おなかだけポッコリ、なぜ? ドローインでへこませる
朝晩に全身伸ばし インナーマッスルと骨盤ゆがみに効く
年齢とともに多くの人が気にする、ぽっこりおなか。主な原因はインナーマッスル(深層筋)の衰えと骨盤のゆがみだ。日常生活に取り入れやすい、おなか痩せの方法を探った。
「他の部位はスリムなのに、おなかだけ出ている」「つらい食事制限や運動をしても、おなかが痩せない」――そんな悩みを持つ人は多い。なぜおなか回りには脂肪がつきやすいのか。
「脂肪は筋肉を使っていない部分に蓄積しやすいから」と話すのは、健康運動指導士の植森美緒氏。牛肉や豚肉を例に挙げて「体の重みを支えるために筋肉を使う部位のヒレ肉に比べ、おなかのバラ肉は3倍近く脂肪が多い」と説明する。ぽっこりおなかの解消には、おなかの筋肉を使うことが不可欠だ。
「鍛えるべきは、腹横筋というインナーマッスル」と植森氏。体幹を支えて内臓の位置を保つ筋肉の衰えが、ぽっこりおなかの主な原因だという。一般的な腹筋運動は、アウターマッスルの腹直筋を鍛えるもの。腹横筋にアプローチするには「おなかを大きくへこませるドローインの動作が一番有効」(植森氏)。
ドローインはもともと腰痛のリハビリなどに用いる理学療法だ。近年は体幹トレーニングとして注目を集めている。方法はとても簡単だ。背筋を真っすぐ伸ばし、肩を後ろに引いて、おなかを最大限へこませる。効果を上げるには、自然な呼吸のまま正しい姿勢で取り組むことが重要だ。
はじめに後頭部と肩甲骨、二の腕、おしり、かかとの5カ所を壁にしっかりつけて立ち、正しい姿勢の作り方を覚えよう。「おなかをへこませる際、肩を上げたり背中を丸めたりしないこと。息を止めるのもNG」と植森氏。

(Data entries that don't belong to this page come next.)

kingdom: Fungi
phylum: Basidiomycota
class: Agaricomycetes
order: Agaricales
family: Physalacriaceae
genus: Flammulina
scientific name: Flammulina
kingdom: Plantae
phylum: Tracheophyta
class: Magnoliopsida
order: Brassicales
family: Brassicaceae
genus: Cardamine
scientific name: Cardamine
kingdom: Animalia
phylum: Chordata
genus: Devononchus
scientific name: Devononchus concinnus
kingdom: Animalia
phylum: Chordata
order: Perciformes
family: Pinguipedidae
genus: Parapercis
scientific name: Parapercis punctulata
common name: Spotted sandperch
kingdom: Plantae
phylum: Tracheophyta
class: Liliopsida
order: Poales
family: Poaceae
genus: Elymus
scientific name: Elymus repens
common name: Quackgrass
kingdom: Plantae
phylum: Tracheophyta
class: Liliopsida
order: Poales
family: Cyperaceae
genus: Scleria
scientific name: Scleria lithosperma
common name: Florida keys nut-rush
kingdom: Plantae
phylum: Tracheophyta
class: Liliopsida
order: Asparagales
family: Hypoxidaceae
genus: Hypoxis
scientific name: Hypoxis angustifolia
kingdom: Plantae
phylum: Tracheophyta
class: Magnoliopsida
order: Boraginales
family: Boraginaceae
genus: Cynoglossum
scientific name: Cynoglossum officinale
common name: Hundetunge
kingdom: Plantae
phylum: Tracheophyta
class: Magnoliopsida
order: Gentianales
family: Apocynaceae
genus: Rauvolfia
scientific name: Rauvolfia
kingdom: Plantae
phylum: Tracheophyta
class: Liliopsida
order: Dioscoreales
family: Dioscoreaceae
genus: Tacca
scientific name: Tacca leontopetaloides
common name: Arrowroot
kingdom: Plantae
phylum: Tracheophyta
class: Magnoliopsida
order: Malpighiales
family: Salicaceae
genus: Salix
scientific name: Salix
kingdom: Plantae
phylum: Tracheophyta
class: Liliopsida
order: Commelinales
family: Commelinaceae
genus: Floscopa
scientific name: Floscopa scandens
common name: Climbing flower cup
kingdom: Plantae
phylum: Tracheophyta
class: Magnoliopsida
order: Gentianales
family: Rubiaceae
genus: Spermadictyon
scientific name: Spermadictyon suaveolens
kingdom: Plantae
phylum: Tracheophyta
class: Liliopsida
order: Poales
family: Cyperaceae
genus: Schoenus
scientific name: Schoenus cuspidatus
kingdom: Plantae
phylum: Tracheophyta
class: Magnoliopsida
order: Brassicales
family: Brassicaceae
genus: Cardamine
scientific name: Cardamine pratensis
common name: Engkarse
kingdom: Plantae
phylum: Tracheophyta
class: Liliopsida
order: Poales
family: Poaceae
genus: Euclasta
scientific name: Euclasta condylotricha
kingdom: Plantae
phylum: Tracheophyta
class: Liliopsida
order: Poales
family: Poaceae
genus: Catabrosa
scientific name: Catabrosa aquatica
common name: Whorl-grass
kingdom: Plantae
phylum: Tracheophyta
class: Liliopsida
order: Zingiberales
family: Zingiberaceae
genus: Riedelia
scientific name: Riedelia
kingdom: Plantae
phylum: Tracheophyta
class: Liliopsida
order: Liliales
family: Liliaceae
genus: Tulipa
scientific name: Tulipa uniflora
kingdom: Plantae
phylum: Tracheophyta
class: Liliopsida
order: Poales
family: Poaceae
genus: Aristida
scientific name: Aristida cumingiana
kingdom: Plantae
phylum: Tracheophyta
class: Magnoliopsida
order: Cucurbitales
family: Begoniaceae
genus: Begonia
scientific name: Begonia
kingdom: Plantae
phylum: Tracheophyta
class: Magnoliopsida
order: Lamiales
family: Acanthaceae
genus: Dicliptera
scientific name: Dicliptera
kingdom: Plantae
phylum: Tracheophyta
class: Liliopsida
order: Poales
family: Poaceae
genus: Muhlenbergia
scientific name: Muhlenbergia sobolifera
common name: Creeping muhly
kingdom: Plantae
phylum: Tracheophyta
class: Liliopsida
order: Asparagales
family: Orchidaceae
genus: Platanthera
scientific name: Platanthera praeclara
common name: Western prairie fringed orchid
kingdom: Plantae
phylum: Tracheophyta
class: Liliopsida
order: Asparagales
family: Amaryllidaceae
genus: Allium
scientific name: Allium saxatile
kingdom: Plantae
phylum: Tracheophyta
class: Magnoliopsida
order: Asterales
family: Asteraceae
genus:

仕事中や電車の中、テレビを見ながら、いつでもどこでも実践できる。回数や時間に決まりはないが、毎日続けて、なるべく長く大きく何度もへこませるのがサイズダウンへの近道だ。
「筋肉は形状記憶する。使ったなりに鍛えられ、形状記憶が定着していく」と植森氏は指摘する。続けることで筋肉が活性化し、消費エネルギーが増えて、脂肪を燃焼させやすくなる。「特に歩きながらのドローインで消費カロリーを増やすことが可能」
年齢を重ねると、骨盤は前や後ろに傾き、開き気味になる。こうした骨盤のゆがみにより「しっかり支えられなくなった内臓が下がって前に押し出されて、下腹がぽっこり出てしまう」と美容整体サロン・アクアヴェーラ(愛知・豊橋)の波多野賢也代表は話す。内臓を正しい位置に戻すには、骨盤を立てて締める必要がある。波多野氏は一人で簡単に取り組めるポーズを考案、紹介している。
両足のかかとをつけ、つま先を直角に開いて真っすぐに立つ。腕を真上に伸ばして両手を頭の上で重ね、鼻から3秒で息を吸う。つま先立ちをして全身を上に伸ばしつつ、息を一気に吐き出す。この状態で腹式呼吸しながら、全身を縦に真っすぐ伸ばし、7秒間キープしよう。体を固定して圧をかけるのがカギだ。
両手両足をつけることで「骨盤と肩甲骨という、体を支える上下のポイントをしっかり固定できる」と波多野氏。「この1ポーズで全身を伸ばすストレッチ、体の軸を作る体幹トレーニング、骨盤のゆがみを整える姿勢矯正ができる」
骨盤は継続して整えないと、すぐにゆがんでしまう。1回15秒のポーズを朝晩2回ずつとることで、下腹がすっきりしてくるという。骨盤が動きやすく、内臓下垂が起きやすい女性に特におすすめだ。